Then, by some strange coincidence, my sister showed me this cartoon-type of movie about dreaming, and lucid dreaming. That night before I went to sleep, I thought about it alot, did one last reality check, and fell asleep. It turns out the reality checks, and reading, or watching things about lucid dreaming was all I needed to make myself lucid. THAT night I had my first lucid dream. It's so hard to describe. I walked around in the dream, and said, "Am I awake?" And I told myself, no I wasn't, but what's strange is I never looked at my hands, like I do when I'm actually awake. I just knew I was dreaming. I could then make things appear just by thinking about them, and when I wanted something to go away, it would be gone in less than a second. I would think about people I wanted to see, and I could actually hear footsteps coming up stairs (stairs that I could not see in the dream, but I could actually hear their footsteps!) and and then they'd suddenly be in front of me. I tried it with about ten people I wanted to see, and it worked every time! And then I thought about different places. Right when I thought about a subway in NYC, I appeared on one, and there were people riding with me, but I didn't know anyone. I did try to start a conversation with one girl sitting next to me, just to see if it would work, and all she said was her name, which I now forget. Many things happened in this one dream. Things, people, and places disappeared, or appeared with my control.
It was the craziest experience I've ever had, and at some point, I felt the dream start to slip away. I don't really know how to describe it other than that, but it felt like it was going to end soon, so I said out loud in the dream, "I want to wake up." I woke up that second, and right away, I ran downstairs to tell my sister what had happened, because I was so excited haha!

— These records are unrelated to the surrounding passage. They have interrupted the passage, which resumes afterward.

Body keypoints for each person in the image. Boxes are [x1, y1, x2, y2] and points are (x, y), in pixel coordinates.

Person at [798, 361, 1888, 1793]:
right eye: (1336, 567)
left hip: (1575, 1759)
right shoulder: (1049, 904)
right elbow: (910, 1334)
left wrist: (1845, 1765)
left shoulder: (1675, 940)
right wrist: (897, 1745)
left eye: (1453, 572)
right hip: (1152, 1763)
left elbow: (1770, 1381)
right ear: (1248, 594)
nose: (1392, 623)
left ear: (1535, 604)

I ended up having about 3 more lucid dreams that became stronger and stronger over the next couple months by just using the reality checks. But then I moved to this new house, enrolled in a harder university where I go to school full-time, and I get so stressed out that blood vessels actually break in my eyes. I think the stress is not allowing me to lucid dream anymore. I try, but ever since I moved here; I get nothing. Sometimes I can tell a lucid dream is about to start, but then it fades away, and I wake up. It's weird. Does stress have an influence on this ability? It sucks, because I learned to do it in 2 days, but now it doesn't seem to work no matter what I do! Any help will be appreciated!
Health issues can majorly affect ones ability to LD (I know that only too well) and I wouldnt be surprised if stress does impact too... of cause stress can affect sleep which in turn can affect LD.

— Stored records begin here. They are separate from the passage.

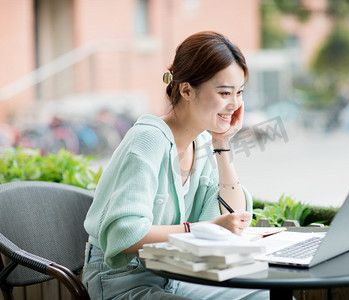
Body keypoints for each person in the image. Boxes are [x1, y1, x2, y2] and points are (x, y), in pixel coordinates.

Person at [82, 31, 269, 299]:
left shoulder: (203, 142)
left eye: (239, 92)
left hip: (175, 275)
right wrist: (199, 230)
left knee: (263, 296)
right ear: (186, 90)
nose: (235, 104)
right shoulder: (148, 139)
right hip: (121, 279)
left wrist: (222, 143)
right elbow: (124, 233)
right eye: (225, 92)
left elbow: (231, 218)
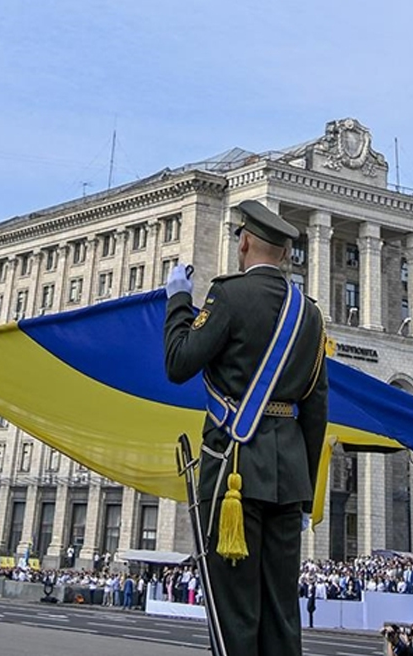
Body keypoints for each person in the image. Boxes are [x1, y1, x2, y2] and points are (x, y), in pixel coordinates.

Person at [164, 199, 328, 656]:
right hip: (290, 477)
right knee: (281, 611)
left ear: (246, 242)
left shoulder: (228, 295)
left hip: (234, 470)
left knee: (235, 609)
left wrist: (178, 301)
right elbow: (316, 408)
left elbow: (179, 363)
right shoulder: (310, 314)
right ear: (285, 254)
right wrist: (306, 486)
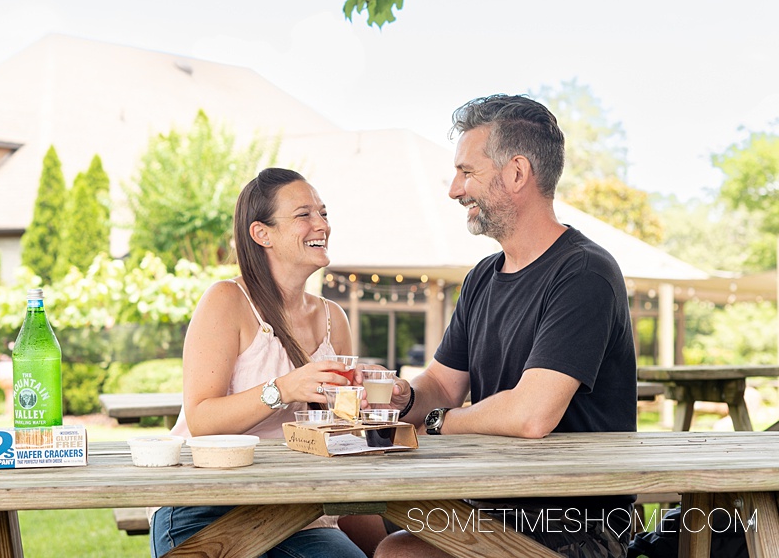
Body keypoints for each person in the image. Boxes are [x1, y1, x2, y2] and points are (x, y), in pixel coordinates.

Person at [370, 94, 638, 558]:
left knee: (399, 553)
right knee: (359, 518)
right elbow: (441, 383)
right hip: (492, 506)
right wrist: (403, 399)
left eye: (467, 172)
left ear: (516, 173)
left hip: (574, 527)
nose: (455, 190)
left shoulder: (585, 273)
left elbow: (531, 415)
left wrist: (441, 424)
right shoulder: (482, 277)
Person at [149, 167, 368, 558]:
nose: (322, 224)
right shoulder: (226, 301)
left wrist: (365, 408)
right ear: (261, 233)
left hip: (298, 511)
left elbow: (340, 437)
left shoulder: (334, 318)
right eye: (304, 215)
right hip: (205, 506)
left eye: (323, 212)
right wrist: (285, 388)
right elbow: (200, 420)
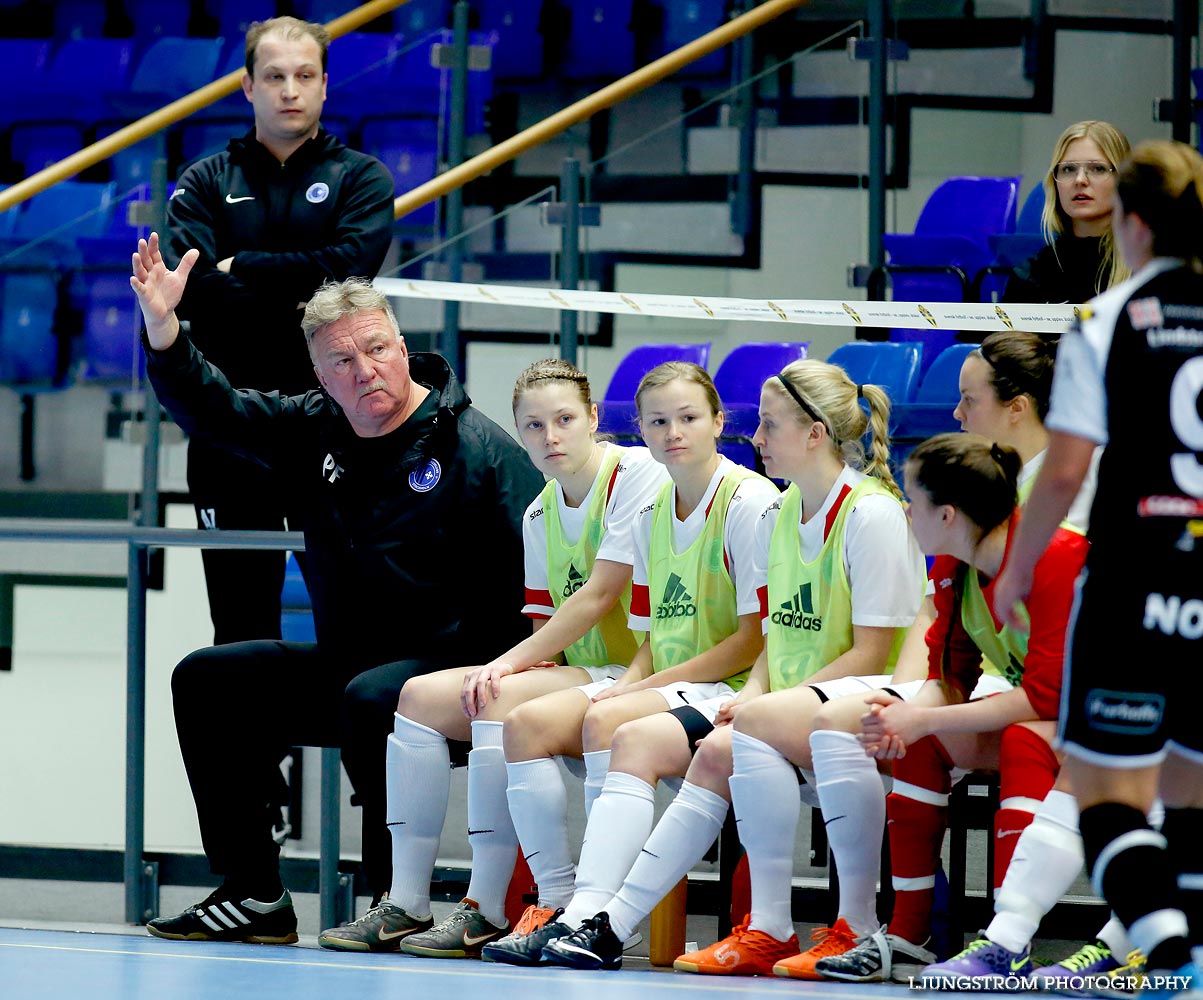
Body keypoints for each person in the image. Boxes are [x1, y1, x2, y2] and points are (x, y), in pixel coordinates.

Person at [128, 233, 543, 943]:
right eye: (341, 361)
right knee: (208, 679)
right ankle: (254, 893)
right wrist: (166, 330)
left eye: (376, 349)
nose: (365, 371)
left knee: (379, 696)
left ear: (402, 348)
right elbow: (215, 412)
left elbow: (544, 583)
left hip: (461, 674)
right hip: (348, 664)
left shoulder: (476, 450)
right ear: (319, 375)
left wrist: (513, 673)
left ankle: (395, 897)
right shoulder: (311, 429)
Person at [497, 359, 926, 973]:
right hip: (763, 693)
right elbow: (777, 636)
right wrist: (722, 691)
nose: (756, 439)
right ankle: (603, 919)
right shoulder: (771, 512)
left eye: (768, 426)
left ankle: (842, 929)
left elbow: (868, 651)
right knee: (606, 726)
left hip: (837, 693)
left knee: (659, 733)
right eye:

Make sure too that you dont go convincing yourself that LD is hard to do or you cant do it..as that too will affect how easy or hard it is to LD. As you already know LD can be easy under the right conditions..sounds like the way your current life is, isnt conductive to LD.
and said, "Am I awake?" And I told myself, no I wasn't, but what's strange is I never looked at my hands, like I do when I'm actually awake. I just knew I was dreaming
Im the same and dont do reality checks to know if Im dreaming once I became lucid enough to just question if Im dreaming or not, I tend to just know.